Activity list
- A) Please copy the Baltimore rowhouse fire article word for word, starting with "The fire was" and going on through "in the fire.".
- B) In the Baltimore rowhouse fire article, where were the victims' bodies found?
- C) Write the next part of the Baltimore rowhouse fire article, picking up after its final sentence.

Text excerpt
Updated

A fast-moving fire tore through a rowhouse in an impoverished section of east Baltimore, killing a 65-year-old woman, two of her granddaughters and her 2-year-old great-granddaughter, officials said.

The fire was reported around 11 p.m. Wednesday, and firefighters arrived three minutes later to find flames shooting through the windows on both floors of the home, Fire Chief Jim Clack said Thursday morning.

"We just feel terrible this morning that we couldn't do something more to avert this tragedy," Clack said.

Capt. Roman Clark, a fire department spokesman, tentatively identified the victims as Phillis Rouzer; her granddaughter Ericka Morris, 24; another granddaughter, Nesha Diggs, 14; and Morris' 2-year-old daughter, Tyrese Brown.

Police and fire investigators were investigating the cause of the blaze, which started on the first floor in the front of the home, Clark said. The victims' bodies were found in three upstairs bedrooms, he said, and the home did not appear to have working smoke detectors.

Lionel Green, Rouzer's grandson, said his family history was lost in the fire.

"She was pretty much the archive," Green said of his grandmother. "She had all the family records, from baby birth weights to ages."

On Thursday morning, a backhoe loaded the charred contents of the gutted home into a trash bin. Teddy bears were placed as a memorial on the steps of a home two doors down, and weeping neighbors, friends and relatives gathered to mourn the victims.

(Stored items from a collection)
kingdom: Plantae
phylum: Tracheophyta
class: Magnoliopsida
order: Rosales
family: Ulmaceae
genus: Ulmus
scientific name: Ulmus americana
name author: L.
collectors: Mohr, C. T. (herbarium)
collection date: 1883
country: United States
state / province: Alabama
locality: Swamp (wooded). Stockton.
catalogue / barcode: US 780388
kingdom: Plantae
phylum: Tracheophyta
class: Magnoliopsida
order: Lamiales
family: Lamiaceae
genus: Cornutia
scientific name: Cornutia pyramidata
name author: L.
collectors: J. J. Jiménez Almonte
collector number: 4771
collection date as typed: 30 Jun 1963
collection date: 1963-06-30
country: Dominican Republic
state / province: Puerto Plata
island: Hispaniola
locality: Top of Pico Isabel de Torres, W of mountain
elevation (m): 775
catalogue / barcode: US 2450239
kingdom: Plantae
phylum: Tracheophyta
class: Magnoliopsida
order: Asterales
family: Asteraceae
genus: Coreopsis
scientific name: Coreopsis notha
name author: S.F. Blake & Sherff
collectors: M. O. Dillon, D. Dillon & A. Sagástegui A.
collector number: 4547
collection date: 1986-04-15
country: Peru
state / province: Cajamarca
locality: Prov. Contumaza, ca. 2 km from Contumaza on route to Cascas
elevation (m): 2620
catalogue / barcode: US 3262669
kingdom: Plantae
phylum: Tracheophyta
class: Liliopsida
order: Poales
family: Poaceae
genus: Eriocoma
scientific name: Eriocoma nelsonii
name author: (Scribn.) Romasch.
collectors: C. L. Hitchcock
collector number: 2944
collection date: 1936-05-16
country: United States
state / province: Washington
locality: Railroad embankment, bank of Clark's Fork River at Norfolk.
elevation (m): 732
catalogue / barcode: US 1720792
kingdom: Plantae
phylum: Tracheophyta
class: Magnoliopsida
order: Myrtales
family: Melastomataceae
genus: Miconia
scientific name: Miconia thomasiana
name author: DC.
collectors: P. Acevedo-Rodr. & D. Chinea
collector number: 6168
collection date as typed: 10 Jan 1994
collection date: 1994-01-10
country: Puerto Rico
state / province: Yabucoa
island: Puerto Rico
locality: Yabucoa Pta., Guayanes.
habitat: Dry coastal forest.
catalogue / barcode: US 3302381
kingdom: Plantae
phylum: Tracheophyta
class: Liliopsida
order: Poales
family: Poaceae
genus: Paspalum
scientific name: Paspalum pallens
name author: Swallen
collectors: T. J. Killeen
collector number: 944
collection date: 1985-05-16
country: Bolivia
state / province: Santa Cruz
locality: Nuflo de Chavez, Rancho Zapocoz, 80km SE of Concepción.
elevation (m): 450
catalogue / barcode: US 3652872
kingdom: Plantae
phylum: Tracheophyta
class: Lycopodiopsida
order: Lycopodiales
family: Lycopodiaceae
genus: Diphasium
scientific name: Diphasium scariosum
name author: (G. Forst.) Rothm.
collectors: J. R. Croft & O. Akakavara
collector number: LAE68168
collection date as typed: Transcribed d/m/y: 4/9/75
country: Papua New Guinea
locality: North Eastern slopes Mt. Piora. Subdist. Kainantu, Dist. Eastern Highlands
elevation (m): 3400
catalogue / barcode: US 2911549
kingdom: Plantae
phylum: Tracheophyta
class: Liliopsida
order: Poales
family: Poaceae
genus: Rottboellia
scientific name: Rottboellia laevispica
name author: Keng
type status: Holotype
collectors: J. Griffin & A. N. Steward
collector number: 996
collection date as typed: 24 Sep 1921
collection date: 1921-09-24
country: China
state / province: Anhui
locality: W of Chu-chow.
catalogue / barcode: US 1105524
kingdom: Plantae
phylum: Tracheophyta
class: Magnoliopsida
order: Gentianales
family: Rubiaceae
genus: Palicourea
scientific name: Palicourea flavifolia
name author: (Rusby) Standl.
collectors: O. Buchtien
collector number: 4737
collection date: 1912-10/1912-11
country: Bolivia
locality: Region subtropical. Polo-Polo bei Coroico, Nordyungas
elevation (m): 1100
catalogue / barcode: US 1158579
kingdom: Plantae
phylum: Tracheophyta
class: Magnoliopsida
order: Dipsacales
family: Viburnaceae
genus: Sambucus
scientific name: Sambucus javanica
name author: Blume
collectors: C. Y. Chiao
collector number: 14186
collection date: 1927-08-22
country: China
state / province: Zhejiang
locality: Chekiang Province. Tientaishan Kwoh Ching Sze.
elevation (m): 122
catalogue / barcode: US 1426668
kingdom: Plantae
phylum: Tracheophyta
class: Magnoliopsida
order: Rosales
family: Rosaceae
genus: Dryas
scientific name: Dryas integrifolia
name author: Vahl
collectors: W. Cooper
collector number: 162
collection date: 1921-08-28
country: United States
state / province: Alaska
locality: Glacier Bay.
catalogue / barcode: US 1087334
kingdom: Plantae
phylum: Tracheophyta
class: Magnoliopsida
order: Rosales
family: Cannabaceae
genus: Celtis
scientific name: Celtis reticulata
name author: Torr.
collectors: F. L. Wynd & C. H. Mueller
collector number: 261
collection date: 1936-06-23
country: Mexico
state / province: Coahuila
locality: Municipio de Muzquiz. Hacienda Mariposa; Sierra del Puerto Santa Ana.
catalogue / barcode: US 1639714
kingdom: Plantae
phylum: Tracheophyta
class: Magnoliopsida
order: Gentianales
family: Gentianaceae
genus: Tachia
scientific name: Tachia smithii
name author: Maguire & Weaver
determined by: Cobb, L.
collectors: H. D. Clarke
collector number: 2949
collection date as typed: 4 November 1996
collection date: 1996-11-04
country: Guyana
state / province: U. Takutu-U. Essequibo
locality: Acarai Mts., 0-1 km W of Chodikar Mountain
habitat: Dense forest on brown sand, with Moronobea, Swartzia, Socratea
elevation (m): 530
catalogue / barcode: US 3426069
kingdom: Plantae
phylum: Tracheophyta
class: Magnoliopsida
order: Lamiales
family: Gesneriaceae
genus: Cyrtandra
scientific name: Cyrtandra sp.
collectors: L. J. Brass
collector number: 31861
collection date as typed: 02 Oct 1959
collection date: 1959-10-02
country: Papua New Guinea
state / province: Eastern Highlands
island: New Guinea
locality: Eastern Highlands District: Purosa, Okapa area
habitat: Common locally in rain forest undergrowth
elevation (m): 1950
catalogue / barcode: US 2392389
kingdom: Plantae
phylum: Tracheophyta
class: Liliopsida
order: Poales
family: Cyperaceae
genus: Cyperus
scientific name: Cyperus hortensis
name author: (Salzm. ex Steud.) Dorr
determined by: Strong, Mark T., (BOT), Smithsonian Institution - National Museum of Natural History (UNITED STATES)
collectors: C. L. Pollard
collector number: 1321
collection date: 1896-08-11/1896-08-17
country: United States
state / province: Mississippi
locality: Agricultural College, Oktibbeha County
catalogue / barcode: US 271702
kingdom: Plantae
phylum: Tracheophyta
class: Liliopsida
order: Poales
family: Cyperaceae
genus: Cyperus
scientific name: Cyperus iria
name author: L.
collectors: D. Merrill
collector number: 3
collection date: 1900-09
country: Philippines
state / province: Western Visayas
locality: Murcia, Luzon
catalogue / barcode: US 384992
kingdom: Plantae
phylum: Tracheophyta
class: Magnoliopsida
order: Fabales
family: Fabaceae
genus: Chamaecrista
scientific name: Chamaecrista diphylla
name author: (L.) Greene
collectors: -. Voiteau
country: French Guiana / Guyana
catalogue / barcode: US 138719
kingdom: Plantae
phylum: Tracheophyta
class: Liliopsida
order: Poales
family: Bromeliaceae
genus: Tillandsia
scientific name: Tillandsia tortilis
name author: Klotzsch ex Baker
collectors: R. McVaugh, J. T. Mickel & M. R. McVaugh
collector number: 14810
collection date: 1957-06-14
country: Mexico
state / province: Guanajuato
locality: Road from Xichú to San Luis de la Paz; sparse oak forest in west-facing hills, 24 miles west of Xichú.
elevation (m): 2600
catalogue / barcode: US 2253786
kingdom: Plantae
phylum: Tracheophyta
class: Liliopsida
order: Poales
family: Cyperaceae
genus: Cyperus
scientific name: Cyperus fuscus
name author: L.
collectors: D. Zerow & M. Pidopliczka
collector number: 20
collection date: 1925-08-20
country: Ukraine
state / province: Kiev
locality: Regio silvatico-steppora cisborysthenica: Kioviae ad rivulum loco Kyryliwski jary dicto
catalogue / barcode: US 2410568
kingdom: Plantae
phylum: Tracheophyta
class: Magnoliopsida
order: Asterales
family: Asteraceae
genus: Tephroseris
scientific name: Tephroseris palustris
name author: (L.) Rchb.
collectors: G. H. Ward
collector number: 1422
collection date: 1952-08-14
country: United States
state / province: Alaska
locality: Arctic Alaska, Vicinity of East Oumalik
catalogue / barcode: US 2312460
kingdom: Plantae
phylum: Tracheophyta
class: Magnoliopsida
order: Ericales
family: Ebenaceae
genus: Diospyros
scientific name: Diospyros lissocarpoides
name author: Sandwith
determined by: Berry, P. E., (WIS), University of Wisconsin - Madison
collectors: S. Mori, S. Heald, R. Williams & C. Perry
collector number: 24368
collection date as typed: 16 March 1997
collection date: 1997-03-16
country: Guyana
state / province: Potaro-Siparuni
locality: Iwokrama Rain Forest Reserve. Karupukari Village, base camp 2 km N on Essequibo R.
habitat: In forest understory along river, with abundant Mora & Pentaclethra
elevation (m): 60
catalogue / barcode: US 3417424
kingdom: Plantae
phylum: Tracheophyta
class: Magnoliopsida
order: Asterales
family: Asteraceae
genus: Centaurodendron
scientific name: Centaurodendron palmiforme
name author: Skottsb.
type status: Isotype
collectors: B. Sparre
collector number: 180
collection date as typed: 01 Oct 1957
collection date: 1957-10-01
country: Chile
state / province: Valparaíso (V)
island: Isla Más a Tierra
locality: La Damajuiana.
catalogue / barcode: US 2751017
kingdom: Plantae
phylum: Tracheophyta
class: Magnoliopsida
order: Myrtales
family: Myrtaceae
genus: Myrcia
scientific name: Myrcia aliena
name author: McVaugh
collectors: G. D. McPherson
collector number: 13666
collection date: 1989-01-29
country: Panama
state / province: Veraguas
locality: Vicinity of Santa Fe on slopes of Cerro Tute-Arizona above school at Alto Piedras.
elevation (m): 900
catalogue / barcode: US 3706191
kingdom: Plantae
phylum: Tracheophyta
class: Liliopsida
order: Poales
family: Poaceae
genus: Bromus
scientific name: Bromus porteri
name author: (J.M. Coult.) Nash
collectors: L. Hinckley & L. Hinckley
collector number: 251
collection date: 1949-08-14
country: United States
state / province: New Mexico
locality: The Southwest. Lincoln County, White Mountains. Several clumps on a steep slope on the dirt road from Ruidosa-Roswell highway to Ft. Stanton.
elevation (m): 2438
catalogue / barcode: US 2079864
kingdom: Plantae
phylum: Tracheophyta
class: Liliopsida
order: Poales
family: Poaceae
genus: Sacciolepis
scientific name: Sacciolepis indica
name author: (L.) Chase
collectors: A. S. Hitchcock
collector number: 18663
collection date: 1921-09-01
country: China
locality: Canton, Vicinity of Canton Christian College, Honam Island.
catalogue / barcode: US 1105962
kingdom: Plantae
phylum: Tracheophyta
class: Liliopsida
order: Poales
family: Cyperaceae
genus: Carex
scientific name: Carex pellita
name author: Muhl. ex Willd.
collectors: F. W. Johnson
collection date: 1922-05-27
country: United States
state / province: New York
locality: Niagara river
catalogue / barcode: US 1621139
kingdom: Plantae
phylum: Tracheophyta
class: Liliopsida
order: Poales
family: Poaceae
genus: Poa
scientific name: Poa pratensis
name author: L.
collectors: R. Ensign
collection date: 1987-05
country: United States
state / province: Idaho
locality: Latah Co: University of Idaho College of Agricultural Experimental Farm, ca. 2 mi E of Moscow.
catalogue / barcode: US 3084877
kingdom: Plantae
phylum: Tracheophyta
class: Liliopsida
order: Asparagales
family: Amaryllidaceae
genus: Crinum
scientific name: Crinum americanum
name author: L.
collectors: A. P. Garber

Answers in order
- A)
The fire was reported around 11 p.m. Wednesday, and firefighters arrived three minutes later to find flames shooting through the windows on both floors of the home, Fire Chief Jim Clack said Thursday morning.

"We just feel terrible this morning that we couldn't do something more to avert this tragedy," Clack said.

Capt. Roman Clark, a fire department spokesman, tentatively identified the victims as Phillis Rouzer; her granddaughter Ericka Morris, 24; another granddaughter, Nesha Diggs, 14; and Morris' 2-year-old daughter, Tyrese Brown.

Police and fire investigators were investigating the cause of the blaze, which started on the first floor in the front of the home, Clark said. The victims' bodies were found in three upstairs bedrooms, he said, and the home did not appear to have working smoke detectors.

Lionel Green, Rouzer's grandson, said his family history was lost in the fire.

- B) In three upstairs bedrooms.

- C)
Many of the houses in the Oliver neighborhood are vacant, their windows covered with plywood. Anthony Brown, who lives on the next block and is not related to the victims, said the residents who remain often live in substandard conditions.

"This neighborhood here, it's like it's deserted," he said.

Twenty-five people died in fires in Baltimore in 2009, and there were 19 fire deaths the previous year, Clack said. That's down from about 60 deaths per year in the late 1980s and early 1990s, he said.

The fire department donates and installs smoke detectors to residents who can't afford them, and firefighters have made dozens of sweeps through the Oliver neighborhood, he said.

"When we come to your door, let us in. We're not checking on your housekeeping; we're not checking on what you're doing," Clack said. "We're trying to keep you safe."